Sejak dulu kita semua mendapatkan pelajaran dan informasi bahwa Kalimantan adalah paru-paru dunia. Namun sayangnya, julukan paru-paru dunia itu bisa saja hilang jika kita tidak menjaganya. World Wildlife Fund (WWF) memperkirakan bahwa Kalimantan terancam kehilangan 75 persen hutan pada tahun 2020.
Data laporan WWF tersebut amat mengerikan. Catatan WWF menyebutkan bahwa tahun 2005 saja hutan Kalimantan tinggal tersisa 71 persen dari total 74 juta hektar yang ada. Lebih memprihatinkan lagi, tahun 2015 mencatatkan bahwa hutan Kalimantan tinggal tersisa 55 persen.
Deforestasi hutan tersebut tak lain dan tak bukan karena penebangan hutan untuk berbagai kepentingan. Termasuk masyarakat yang masih banyak bergantung pada hasil hutan. Akibatnya beberapa satwa langka dan fauna endemik Kalimantan terancam punah karena kehilangan habitatnya.
Kerusakan hutan bukan saja berdampak pada lingkungan tetapi juga pendapatan masyarakat asli yang memang sehari-hari memanfaatkan hutan untuk memenuhi kebutuhan hidupnya.
Adalah Franly Aprilano Oley, salah satu sosok yang tinggal di Desa Merabu, Kecamatan Kelay, Kabupaten Berau, Kalimantan Timur.
Sosok yang pernah menjadi guru bersahaja ini merupakan salah satu yang bergantung pada hutan. Ia menjadi pengangkut sarang walet dari gua-gua di sekitar Merabu. Lambat laun penghasilannya pun menurun. Setelah ditelusuri ternyata walet-walet ini kehilangan tempat mencari makan karena banyak lahan di desa sekitarnya yang dibuka menjadi lahan sawit.

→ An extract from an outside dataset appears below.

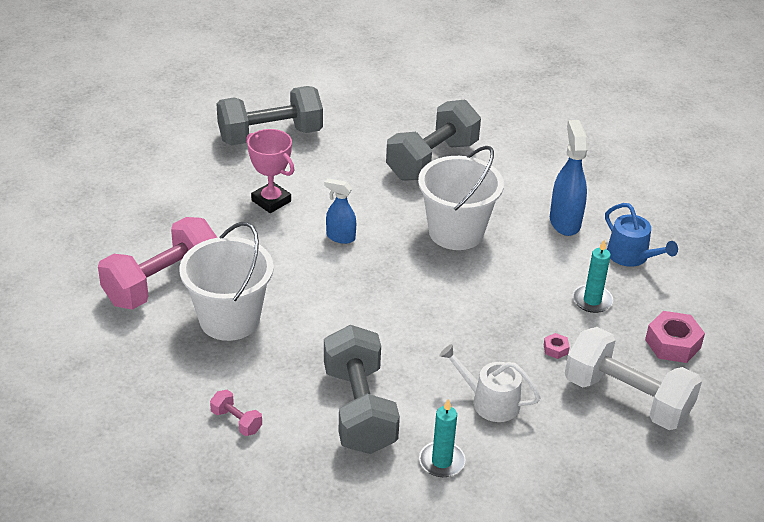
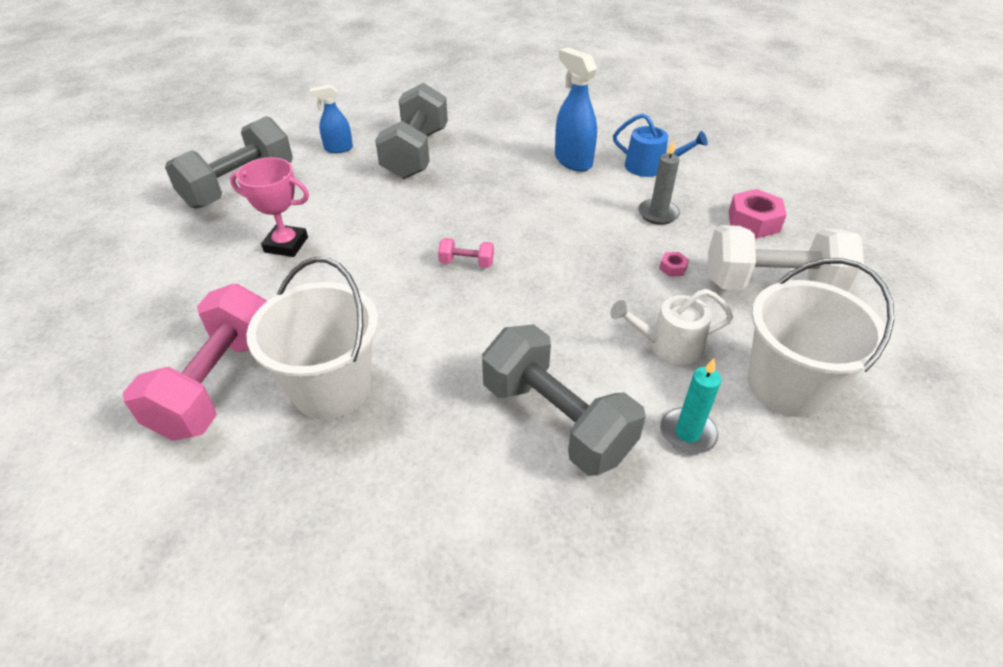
camera: 30 degrees left, 5 degrees up
(236, 421) = (433, 511): pink dumbbell -> pink dumbbell (466, 263)
(340, 237) = (386, 251): blue spray bottle -> blue spray bottle (338, 149)
(456, 232) = (491, 203): white bucket -> white bucket (787, 386)
(592, 300) = (658, 214): turquoise candle -> grey candle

Franly tidak sendirian, karena ada banyak warga yang amat bergantung juga dengan Hutan Lindung Sungai Lesan. Franly akhirnya berpikir keras untuk menyelamatkan hutan sekaligus tetap memberikan manfaat bagi masyarakat sekitar.
Franly selama ini merasa resah karena program konservasi hutan tak selalu dibarengi dengan pemikiran untuk menyejahterakan masyarakat yang minim pendidikan. Apalagi akses ke kota cukup jauh dan dibutuhkan waktu yang cukup lama.
Dulu, sebelum dibuka jalur dari Berau menuju Merabu dibutuhkan waktu selama 10 jam. Inilah kendala sekaligus tantangan yang dihadapi oleh Franly. Tapi, Franly tak patah arang dan memutar otak bagaimana caranya agar ia dan warga lainnya tetap bisa makan dan tetap menjaga keseimbangan hutan.
Beruntung ia bertemu dengan seorang peneliti karst Merabu tentang potensi wisata yang bisa ada. Gua-gua tersebut adalah gua tempat Franly dulu mencari sarang walet. Di saat yang sama, Franly pun mendapatkan informasi dari Dinas Kehutanan Kaltim bahwa masyarakat bisa mengelola hutan lindung dengan skema hutan desa.